7 min readsurveying · billing · operations

The $50k Leak: Why Surveying Firms Lose Money on Work They’ve Already Done

Most SMB surveying firms run on Excel, Outlook, and a shared drive — and lose tens of thousands a year on jobs the crew finished but the office never invoiced. Here’s how to find your leak.

The leak no one sees on a P&L

Most SMB surveying firms aren't losing money on bad jobs. They're losing money on good jobs they forgot to invoice.

A firm we work with — owner-operator, mid-sized — went through their books at the end of a fiscal year and found $50,000–$60,000 in finished, unbilled work. Not bad debt. Not write-offs. Jobs the crew had staked, the office had drafted, the client had received — and nobody ever opened QuickBooks and clicked “Create Invoice.”

The work was done. The cash never came in. The P&L doesn't flag it because the revenue line item simply never existed.

Where the leak lives

The leak isn't in any single tool — it's in the seams between tools. The lead came in over email. The proposal lived in Word. The scope changes were verbal. The crew tracked field days on paper. The deliverables went to the client over Dropbox. The invoice should have happened in QuickBooks. None of those systems knew the others existed.

So when the project closed — “closed” meaning the crew stopped working on it and the client stopped emailing — there was no single place where a status flipped from In Progress to Done, Needs Invoice. The job simply fell off everyone's radar at slightly different times.

How to find your own leak in 20 minutes

Try this Friday afternoon, before everyone clocks out:

  1. Pull a list of every project your firm worked on in the last twelve months. Crew logs are usually the most complete record, even if they're on paper.
  2. For each one, find the invoice. Either it's in QuickBooks / Xero / your accounting tool, or it isn't.
  3. For every job without an invoice, ask the simple question: was that job actually finished?
  4. The ones that were finished — that's your leak. Add up the values.

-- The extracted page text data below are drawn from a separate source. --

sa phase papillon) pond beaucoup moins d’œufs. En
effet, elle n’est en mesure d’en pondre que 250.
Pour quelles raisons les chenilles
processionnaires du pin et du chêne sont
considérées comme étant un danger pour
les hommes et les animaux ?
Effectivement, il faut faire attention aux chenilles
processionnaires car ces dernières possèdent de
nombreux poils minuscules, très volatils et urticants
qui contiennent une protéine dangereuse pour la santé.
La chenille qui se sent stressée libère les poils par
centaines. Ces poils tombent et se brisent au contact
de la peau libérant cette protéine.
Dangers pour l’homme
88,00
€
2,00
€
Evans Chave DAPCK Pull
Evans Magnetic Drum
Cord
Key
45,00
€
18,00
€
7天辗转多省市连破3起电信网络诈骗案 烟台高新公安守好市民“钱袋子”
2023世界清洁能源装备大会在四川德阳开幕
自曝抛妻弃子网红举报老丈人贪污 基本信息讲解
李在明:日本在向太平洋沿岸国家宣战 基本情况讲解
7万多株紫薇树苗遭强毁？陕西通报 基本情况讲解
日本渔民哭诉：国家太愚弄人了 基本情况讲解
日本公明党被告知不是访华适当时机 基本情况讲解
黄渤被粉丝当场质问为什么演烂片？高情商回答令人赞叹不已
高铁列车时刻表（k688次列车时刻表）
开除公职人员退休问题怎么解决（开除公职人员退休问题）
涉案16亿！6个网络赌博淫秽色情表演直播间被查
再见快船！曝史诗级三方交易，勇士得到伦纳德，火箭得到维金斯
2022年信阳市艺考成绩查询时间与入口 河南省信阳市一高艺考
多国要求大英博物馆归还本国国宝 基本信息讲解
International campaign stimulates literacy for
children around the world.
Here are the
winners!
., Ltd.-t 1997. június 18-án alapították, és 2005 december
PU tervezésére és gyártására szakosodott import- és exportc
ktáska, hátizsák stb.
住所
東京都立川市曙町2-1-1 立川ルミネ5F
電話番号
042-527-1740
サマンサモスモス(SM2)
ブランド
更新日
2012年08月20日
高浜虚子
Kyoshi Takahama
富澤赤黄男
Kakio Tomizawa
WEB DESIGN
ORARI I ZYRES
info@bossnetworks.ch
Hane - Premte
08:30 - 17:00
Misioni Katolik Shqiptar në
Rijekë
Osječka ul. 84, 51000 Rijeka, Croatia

The firm we work with caught $50–60k in finished, unbilled work this way. We don't expect that's unusual — try the exercise on your own firm and you'll find out. The point isn't the absolute figure. The point is that for almost every SMB surveying firm we've looked at this with, it's never zero.

Why the leak is bigger than it looks

The dollar figure is the obvious cost. There are two less obvious ones.

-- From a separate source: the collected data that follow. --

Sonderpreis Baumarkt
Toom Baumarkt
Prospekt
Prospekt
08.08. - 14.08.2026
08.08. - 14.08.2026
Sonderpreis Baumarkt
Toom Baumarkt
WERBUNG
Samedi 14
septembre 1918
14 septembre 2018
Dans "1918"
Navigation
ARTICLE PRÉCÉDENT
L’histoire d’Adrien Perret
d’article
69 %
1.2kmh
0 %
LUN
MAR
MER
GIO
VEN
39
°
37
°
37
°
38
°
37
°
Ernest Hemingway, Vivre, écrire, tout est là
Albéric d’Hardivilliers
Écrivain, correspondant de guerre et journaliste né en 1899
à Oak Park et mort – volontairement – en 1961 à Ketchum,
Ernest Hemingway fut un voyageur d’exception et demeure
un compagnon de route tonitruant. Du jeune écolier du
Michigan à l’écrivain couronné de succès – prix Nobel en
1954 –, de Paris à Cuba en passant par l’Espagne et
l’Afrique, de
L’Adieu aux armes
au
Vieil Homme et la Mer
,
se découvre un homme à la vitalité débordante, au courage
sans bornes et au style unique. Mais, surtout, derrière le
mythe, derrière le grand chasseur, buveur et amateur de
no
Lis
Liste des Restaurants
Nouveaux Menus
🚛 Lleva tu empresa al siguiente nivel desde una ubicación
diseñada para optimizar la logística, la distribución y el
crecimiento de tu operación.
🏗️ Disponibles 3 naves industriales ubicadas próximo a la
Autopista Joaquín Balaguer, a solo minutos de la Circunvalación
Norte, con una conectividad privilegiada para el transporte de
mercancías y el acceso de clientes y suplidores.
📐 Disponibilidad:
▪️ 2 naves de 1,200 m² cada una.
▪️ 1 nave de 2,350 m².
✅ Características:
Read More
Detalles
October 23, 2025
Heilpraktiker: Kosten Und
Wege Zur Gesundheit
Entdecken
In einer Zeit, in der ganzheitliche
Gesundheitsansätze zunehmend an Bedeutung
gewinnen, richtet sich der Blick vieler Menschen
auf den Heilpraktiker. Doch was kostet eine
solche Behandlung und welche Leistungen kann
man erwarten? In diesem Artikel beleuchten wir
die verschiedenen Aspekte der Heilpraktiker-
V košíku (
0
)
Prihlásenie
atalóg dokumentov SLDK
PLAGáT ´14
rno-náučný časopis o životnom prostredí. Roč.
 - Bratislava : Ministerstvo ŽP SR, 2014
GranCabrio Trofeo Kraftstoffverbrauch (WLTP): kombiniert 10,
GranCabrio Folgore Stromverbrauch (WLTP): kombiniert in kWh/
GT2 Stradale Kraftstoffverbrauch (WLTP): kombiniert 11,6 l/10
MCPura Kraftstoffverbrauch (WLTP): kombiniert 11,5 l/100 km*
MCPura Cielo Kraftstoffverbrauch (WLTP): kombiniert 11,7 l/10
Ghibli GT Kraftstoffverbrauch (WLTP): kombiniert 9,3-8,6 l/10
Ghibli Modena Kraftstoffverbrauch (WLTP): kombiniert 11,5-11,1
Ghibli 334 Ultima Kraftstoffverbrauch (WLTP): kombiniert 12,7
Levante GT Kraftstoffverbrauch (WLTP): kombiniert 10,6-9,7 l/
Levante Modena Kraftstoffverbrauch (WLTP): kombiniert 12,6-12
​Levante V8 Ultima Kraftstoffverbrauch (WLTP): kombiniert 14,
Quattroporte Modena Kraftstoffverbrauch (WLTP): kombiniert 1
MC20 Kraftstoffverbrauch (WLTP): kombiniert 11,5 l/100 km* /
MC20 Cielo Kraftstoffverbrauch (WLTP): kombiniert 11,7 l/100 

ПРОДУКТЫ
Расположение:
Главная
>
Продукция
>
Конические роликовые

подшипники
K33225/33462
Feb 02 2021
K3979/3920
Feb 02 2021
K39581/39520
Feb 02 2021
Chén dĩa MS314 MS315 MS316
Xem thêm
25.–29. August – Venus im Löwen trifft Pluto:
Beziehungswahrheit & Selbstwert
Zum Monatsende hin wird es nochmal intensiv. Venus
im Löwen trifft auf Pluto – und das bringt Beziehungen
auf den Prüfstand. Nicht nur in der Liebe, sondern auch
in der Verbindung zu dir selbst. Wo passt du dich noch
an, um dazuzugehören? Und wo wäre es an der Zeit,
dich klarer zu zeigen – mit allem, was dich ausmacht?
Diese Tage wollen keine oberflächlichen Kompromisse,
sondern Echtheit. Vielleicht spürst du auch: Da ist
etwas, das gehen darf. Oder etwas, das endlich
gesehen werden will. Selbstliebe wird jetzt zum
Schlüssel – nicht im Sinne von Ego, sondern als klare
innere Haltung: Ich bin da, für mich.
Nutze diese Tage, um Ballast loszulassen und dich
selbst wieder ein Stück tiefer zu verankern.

First, staleness. By the time you notice the leak, the work was done six months ago. Sending an invoice now puts the client in an awkward spot. They've already closed their books on that project. You either eat the cost or have an uncomfortable conversation. Many firms eat it.

Second, capacity. The work that got done but never got billed still took crew-days. Your firm delivered the labor without booking the revenue. That's capacity you could have spent on a job that would have been invoiced.

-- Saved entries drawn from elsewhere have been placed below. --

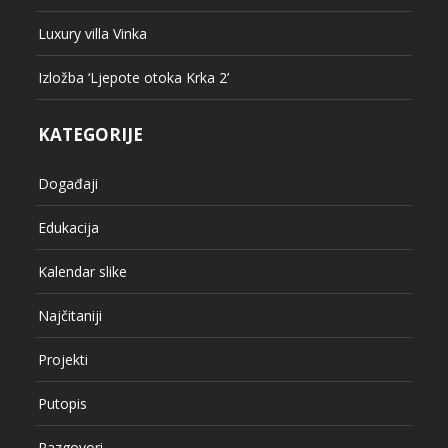
Luxury villa Vinka
Izložba ‘Ljepote otoka Krka 2’
KATEGORIJE
Događaji
Edukacija
Kalendar slike
Najčitaniji
Projekti
Putopis
Razgovori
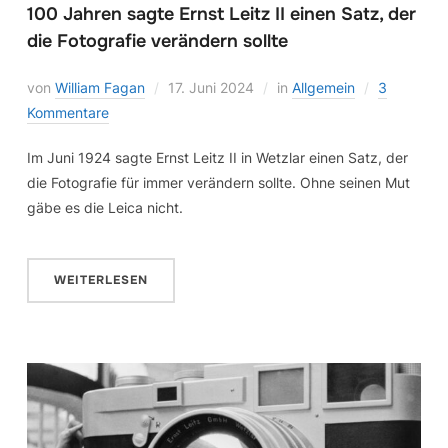
100 Jahren sagte Ernst Leitz II einen Satz, der
die Fotografie verändern sollte
von
William Fagan
17. Juni 2024
in
Allgemein
3
Kommentare
Im Juni 1924 sagte Ernst Leitz II in Wetzlar einen Satz, der
die Fotografie für immer verändern sollte. Ohne seinen Mut
gäbe es die Leica nicht.
WEITERLESEN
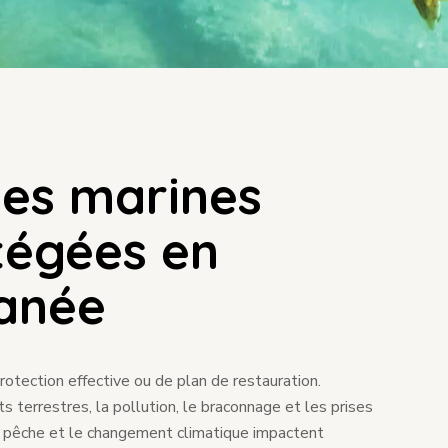
ues marines
tégées en
anée
rotection effective ou de plan de restauration.
s terrestres, la pollution, le braconnage et les prises
e pêche et le changement climatique impactent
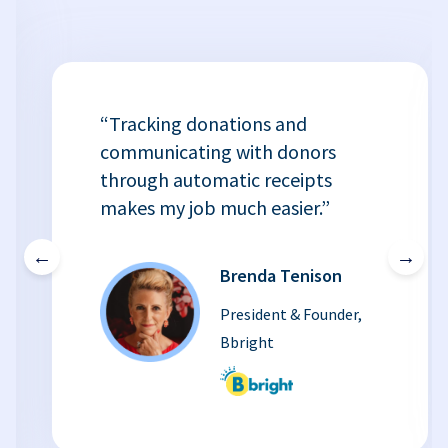
“Tracking donations and
communicating with donors
through automatic receipts
makes my job much easier.”
←
→
Brenda Tenison
President & Founder,
Bbright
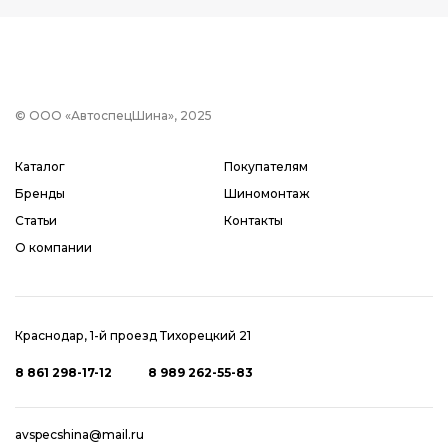
© ООО «АвтоспецШина», 2025
Каталог
Покупателям
Бренды
Шиномонтаж
Статьи
Контакты
О компании
Краснодар, 1-й проезд Тихорецкий 21
8 861 298-17-12
8 989 262-55-83
avspecshina@mail.ru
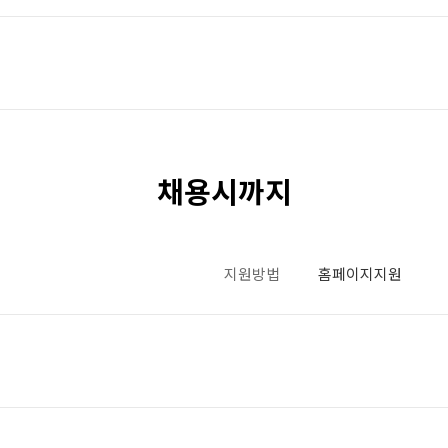
채용시까지
지원방법
홈페이지지원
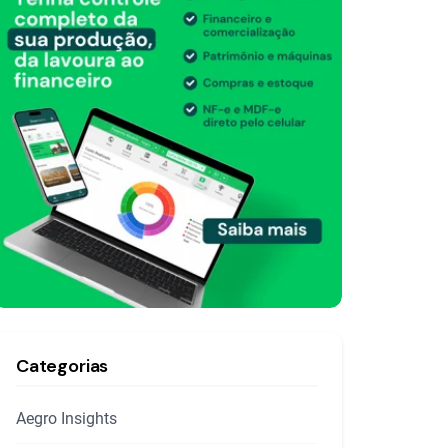
Categorias
Aegro Insights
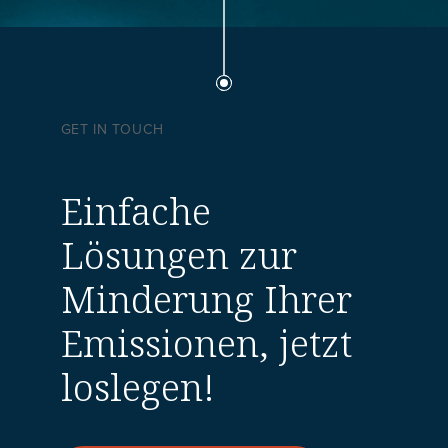
GET IN TOUCH
Einfache
Lösungen zur
Minderung Ihrer
Emissionen, jetzt
loslegen!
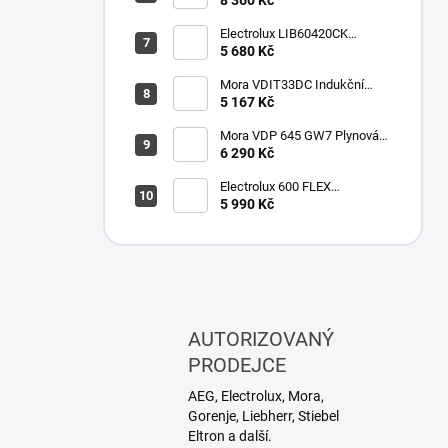
Electrolux LIB60420CK
Indukční varná deska
5 680 Kč
Mora VDIT33DC Indukční
deska
5 167 Kč
Mora VDP 645 GW7 Plynová
vestavná deska
6 290 Kč
Electrolux 600 FLEX
SurroundCook EOF3H50BK
5 990 Kč
Vestavná pečící trouba
AUTORIZOVANÝ
PRODEJCE
AEG, Electrolux, Mora,
Gorenje, Liebherr, Stiebel
Eltron a další.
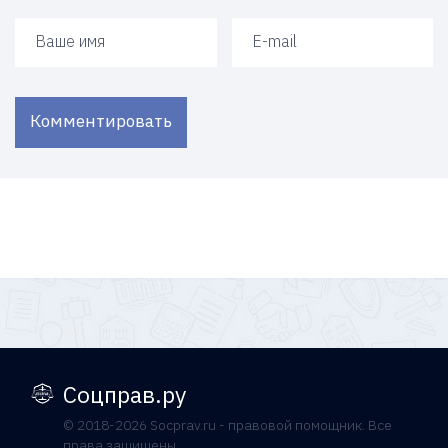
Ваше имя
Ваш e-mail
Комментировать
Соцправ.ру
© 2018-2026 Socprav.ru - правовой помощник. Все
права защищены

The fix isn't a better invoicing tool

Most owners' first instinct is to fix their invoicing software. That isn't the leak. QuickBooks works fine for the invoices that actually get created. The leak is upstream — at the moment a project's status changes from “crew is on it” to “done, ready to bill,” and nobody's job is to notice.

The fix is a single source of truth for project status that everyone can see, where finished-but-unbilled work surfaces automatically. That can be a real CRM (like Relon), a vertical surveying tool, or even a well-disciplined spreadsheet with a recurring Friday review — what matters is that someone is responsible for asking the question every week and has the data in front of them.

What we built

We built Relon because the firm we mentioned at the top brought this problem to us specifically. Their feature request was, more or less: “don't let a finished job sit unbilled.” Everything else in the CRM — the lead pipeline, the AI insights, the proposals — exists in service of that one job.

You can read more about how Relon fits surveying firms on the land surveying solutions page, or how we compare to the established vertical tool in the Relon vs QFactor comparison.

But the more important takeaway is: find your leak first. Whether you fix it with us or with something else, the firm that finds an extra $50k in already-completed work is going to have a much better next year than the firm that doesn't.